De minister wil ook alle provinciebesturen uitnodigen om in de net gestarte bestuursperiode een actieve partner van het Rijk te zijn in de gewenste beweging naar kringlooplandbouw. Daarbij moeten zo veel mogelijk de Haagse en provinciale agenda’s en inzet dezelfde lijn volgen. Ook gemeenten en waterschappen worden door de minister uitgenodigd om mee te doen.
Maatschappelijke waardering
Volgens de door de LNV-minister gepresenteerde realisatieplan kringlooplandbouw ‘Op weg naar nieuw perspectief’ (de verdere uitwerking van de visie ‘Waardevol en verbonden’ van 8 september vorig jaar) moeten boeren niet enkel voldoende inkomen, maar ook voldoende maatschappelijke waardering krijgen. In het plan kondigt de minister aan met initiatieven te komen om het verdienvermogen van boeren te verbeteren.
Alleen een sterkere positie van de boer kan volgens Schouten de gewenste omslag naar een kringlooplandbouw laten slagen. „De kern daarvan is niet langer 'zoveel mogelijk zo goedkoop mogelijk produceren', maar produceren met zo min mogelijk verlies aan grondstoffen en een zorgvuldig beheer van bodem, water en natuur," stelt de minister.
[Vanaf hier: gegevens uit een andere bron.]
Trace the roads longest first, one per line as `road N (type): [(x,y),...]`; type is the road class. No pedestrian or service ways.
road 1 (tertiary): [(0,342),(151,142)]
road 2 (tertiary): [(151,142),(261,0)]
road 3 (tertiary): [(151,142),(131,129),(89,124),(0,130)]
De minister wil dat de Autoriteit Consument en Markt erop gaat toezien dat boeren hogere prijzen krijgen van afnemers die bovenwettelijke eisen stellen.
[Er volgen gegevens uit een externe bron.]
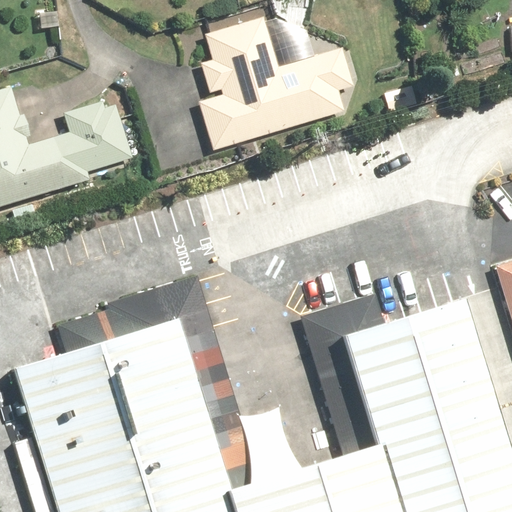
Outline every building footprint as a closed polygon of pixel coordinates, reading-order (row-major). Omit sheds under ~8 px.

Om de gewenste kringlooplandbouw te realiseren reserveert de regering 275 miljoen euro. Ook moet er veel geld uit het nieuwe Gemeenschappelijk Landbouwbeleid (GLB) ingezet worden.
Reststromen
Concreet zet de minister in op een aantal speerpunten. Ze wil het gebruik van kunstmest verminderen en meer ruimte geven voor dierlijke mest. In Europees verband pleit ze voor het in kunnen zetten van hoogwaardige meststoffen als kunstmestvervanger. Ook wil ze het aandeel van reststromen als grondstof voor diervoer vergroten. In de zomer start daarom een ‘team reststromen’ om boeren hierin een slag te laten maken.
Een goede bodem is een ander speerpunt. Schouten streeft naar eenduidige meetmethodes om de staat van de bodem te kunnen blijven monitoren, en naar de inzet van precisielandbouw voor een betere bemesting van grasland, bescherming van dieren in grasland en een betere onkruidbestrijding.